The Collegiate Esports Experience: Victoria “Saffrona” Winn, UCI Overwatch

Colleges around the country are now offering esports programs and scholarships for games like Overwatch, League of Legends, Super Smash Bros., and more. While our focus here at NASEF is at the high school level, we thought it would be a good idea to reach out to some current collegiate esport athletes to find out what it’s like. 

At University of California, Irvine, we talked with Victoria “Saffrona” Winn. She plays on the UCI Overwatch team as the main support while pursuing her degree in Computer Game Science.

In her spare time, she was able to hit 4400 on D.Va and her favorite teams in the Overwatch League are LA Valiant and Toronto Defiant because she loves the Kariv and Agilities duo.

To begin with, did you have any sort of esports program or club in high school?
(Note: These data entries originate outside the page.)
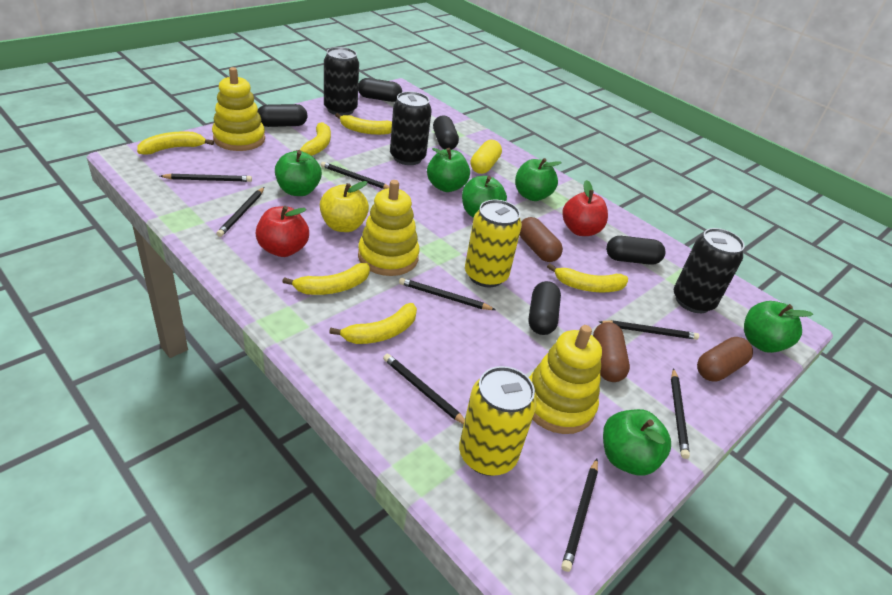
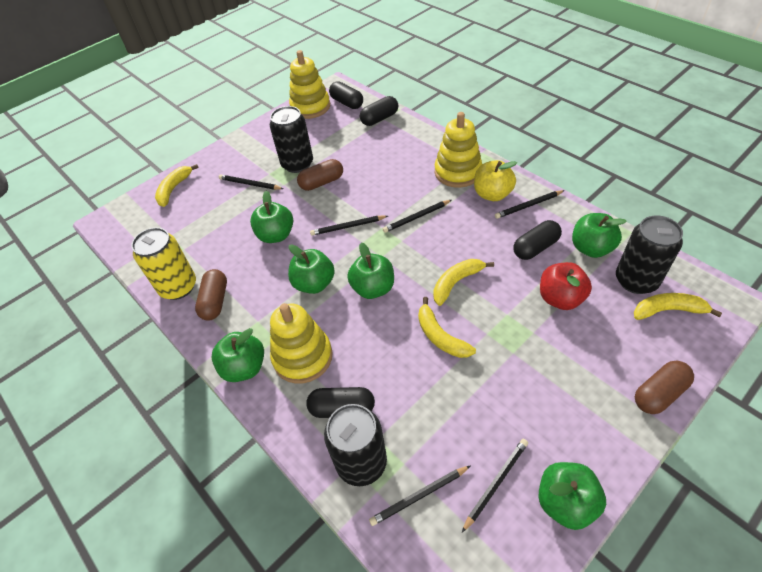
black capsule: [258,104,307,127] [358,78,402,102] [433,115,459,150] [528,281,561,335] [606,236,665,265] = 5 -> [306,387,375,418] [329,81,363,109] [360,96,398,126] [514,220,562,260] = 4
black pencil: [160,173,252,182] [216,187,264,237] [321,162,389,189] [383,354,465,424] [399,278,496,310] [561,459,598,572] [599,320,699,340] [671,368,690,459] = 8 -> [219,174,283,190] [310,216,388,236] [369,466,470,526] [383,200,451,233] [462,439,528,532] [495,190,565,219] = 6
red apple: [255,206,309,257] [562,180,608,236] = 2 -> [540,262,592,310] = 1
yellow banana: [137,132,214,155] [282,263,370,295] [296,122,331,156] [329,303,417,344] [335,113,392,135] [547,264,628,293] = 6 -> [155,164,199,207] [418,297,476,358] [433,259,494,306] [634,293,722,320] = 4
yellow can: [459,366,537,476] [465,200,522,287] = 2 -> [131,227,196,300] = 1
yellow capsule: [471,140,502,174] = 1 -> none = 0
I actually started the Esports Club at my high school! I created it in my junior year and continued running it through my senior year. We had teams for Overwatch, League of Legends, and Rainbow Six Siege. We also ran some small tournaments for Fortnite, and we ran a Super Smash Brothers Ultimate tournament in collaboration with a local boba shop. It was my first time being in charge of a club, and it was pretty hectic at times, but I learned so much and it was a lot of fun.

Before the club, I had been playing Overwatch with a group of online friends who were also high schoolers. We played together in high school tournaments (these tournaments didn’t require us to go to the same school), and it was during this time that I really got into playing Overwatch more competitively and started really working to climb the ranks.
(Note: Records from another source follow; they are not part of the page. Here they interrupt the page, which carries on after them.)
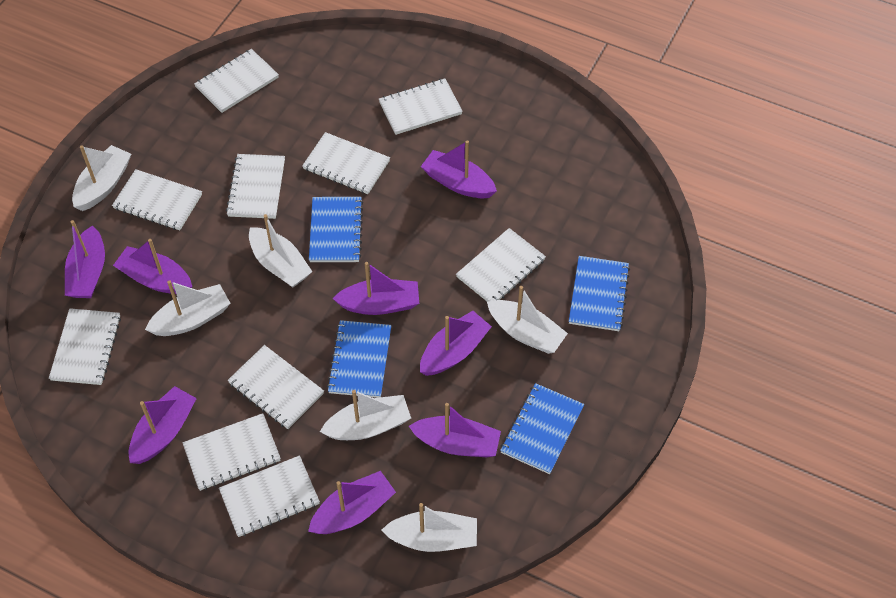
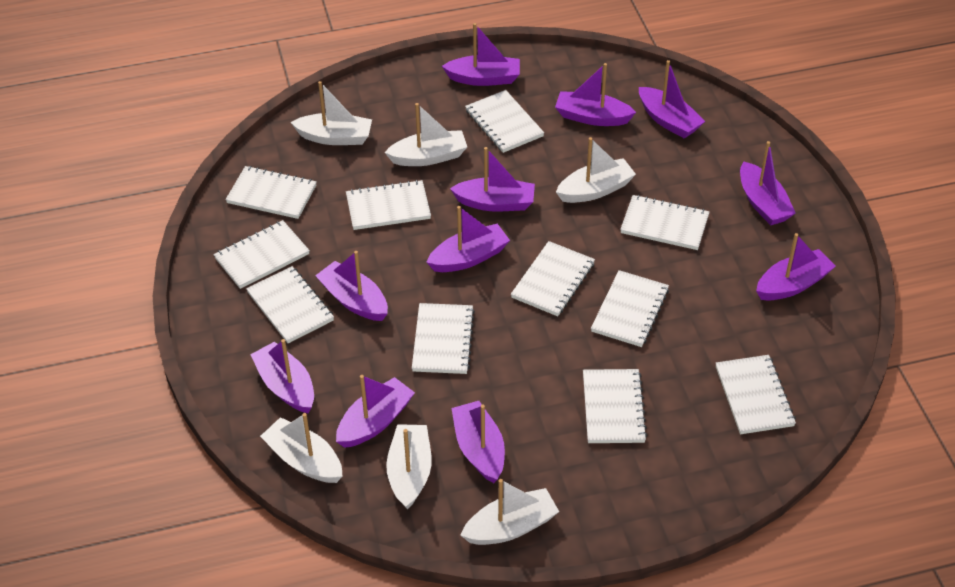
blue notebook: [309,197,363,262] [327,320,391,398] [500,383,584,474] [569,256,630,331] = 4 -> none = 0
purple boat: [65,220,105,298] [113,239,192,294] [129,386,197,464] [308,471,396,534] [332,262,419,315] [409,403,501,457] [420,311,492,376] [421,140,497,198] = 8 -> [250,339,314,413] [315,251,388,321] [336,375,415,448] [426,206,510,272] [442,23,520,86] [450,147,535,212] [451,401,505,483] [555,63,636,126] [639,60,705,139] [740,141,796,225] [756,233,836,301] = 11
white notebook: [49,308,121,385] [112,169,202,230] [183,413,281,491] [194,49,279,113] [219,455,320,537] [226,154,285,219] [228,345,324,429] [302,132,390,194] [379,79,463,135] [456,228,546,302] = 10 -> [214,220,310,289] [225,166,317,219] [246,266,334,343] [346,180,431,230] [412,303,475,374] [465,90,544,153] [511,241,595,316] [583,369,648,443] [591,270,669,347] [620,195,709,250] [716,355,796,434] = 11

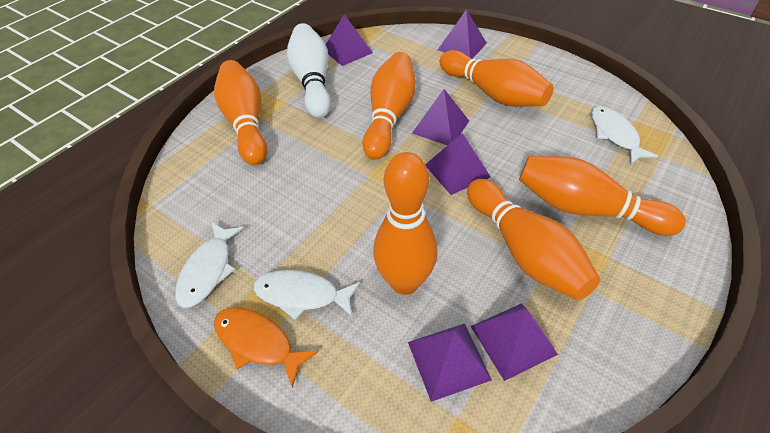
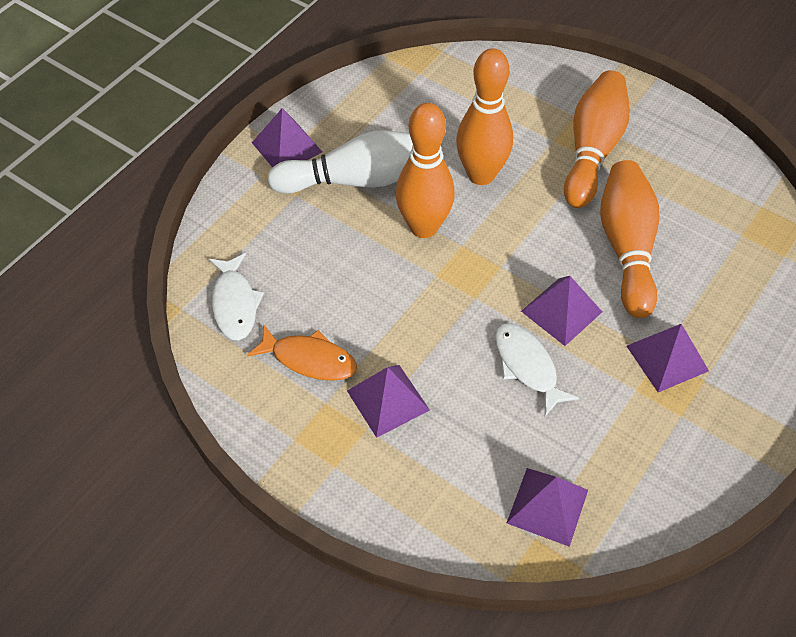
orange bowling pin: [214,60,267,165] [363,52,416,160] [373,152,438,295] [439,50,553,107] [467,179,600,300] [519,156,686,236] = 6 -> [396,103,455,238] [456,48,513,185] [564,70,630,208] [600,160,659,318] = 4
purple pyramid: [325,15,373,66] [408,324,492,402] [412,89,469,145] [425,133,491,195] [438,10,487,59] [471,303,558,381] = 6 -> [252,108,322,167] [347,365,430,438] [507,468,588,547] [521,276,602,346] [627,324,709,392] = 5
white fish: [175,222,244,308] [253,270,360,321] [591,106,659,165] = 3 -> [209,253,264,340] [495,323,579,416] = 2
Can you tell me about your experience with the UCI esports application process?

Being a part of an esports club in high school made me aware of the existence of esports programs in colleges. When I confirmed my decision to attend UCI, I already knew about their esports program (and NASEF as well).

When the application for tryouts came out, I was actually unsure if I wanted to try out. Despite running the esports club, I had taken a break my senior year from playing Overwatch competitively because I was focusing on ending my last year of high school on a good note. I figured I would regret it otherwise, so I submitted my application and played a lot of ranked in an attempt to wipe off the rust.

I wasn’t expecting much, but after each day of tryouts I learned that I would be continuing onto the next round until I received the final message that I was accepted onto the team. I was a bit surprised to be honest! But I was super happy and excited, and I was so glad that I had decided to submit the application in the first place.

How long were tryouts?

After the initial applications were accepted/rejected, there were two days of in-game tryouts and a third day for interviews. At the end of each day, the coaches would notify you if you would be continuing onto the next day.

What does an esports day look like with the UCI Overwatch team?

On practice days, we typically have a 2-hour scrim block in the evening. On some days, that’ll be preceded by a 1-hour VOD review. During the scrim block, we’ll run through different maps with some feedback from our coaches in between. After the scrim block, we’ll go through a debrief of the overall lessons learned. We’re always encouraged to be warmed up before the scrim block begins.

How many days of practice do you normally have?

Each week we would normally have around three or four practice days, and usually we would have a tournament game on the weekend.

Now you’re in school, is it hard to balance earning your degree with being competitive at a game that is constantly changing?

Having a good schedule and consistent routine really helped with balancing schoolwork and playing Overwatch. On most days, it wasn’t too difficult to get my work done on top of finding time to practice on my own. Some days would be more challenging than others, maybe I’d have multiple projects due that day or a big test I wanted to focus on.

Our coaches are really understanding, and they allowed (and encouraged!) us to miss a practice day if we needed the extra time to focus on schoolwork. During midterms or finals, the practice schedule was also a lot more flexible to give us more time to study.

What are some of the activities that you do as part of the esports team that isn’t playing games?

We have an exercise physiologist, who guides us through weekly workouts in small groups and gives us advice on how to take care of ourselves since we’re sitting down playing games for so long. We also have a team psychologist, who we meet with as a team around once or twice a month. He helps a lot with the mental aspects of being part of a team, which plays a far bigger role in the team’s performance than most people realize!

What would you say to high school students who are looking to get into esports programs at the college of their choice? How should they prepare?

I think the most important part of trying out is showing that you have good communication skills and are open to constructive criticism. It’ll be really obvious who is or isn’t talking mid-game, and good communication skills are so important to a successful team! If a coach gives you feedback mid-tryout, make sure you apply it! Ask them questions if you don’t understand something and they’ll most likely appreciate your honesty and your willingness to learn.

Any final thoughts on being a collegiate esports athlete?

Being on the UCI Overwatch team was one of the best parts of my first year in college! It helped me successfully transition into college, make new friends, and really learn about myself. It helped me build a lot of good habits that’ll stick with me beyond playing video games.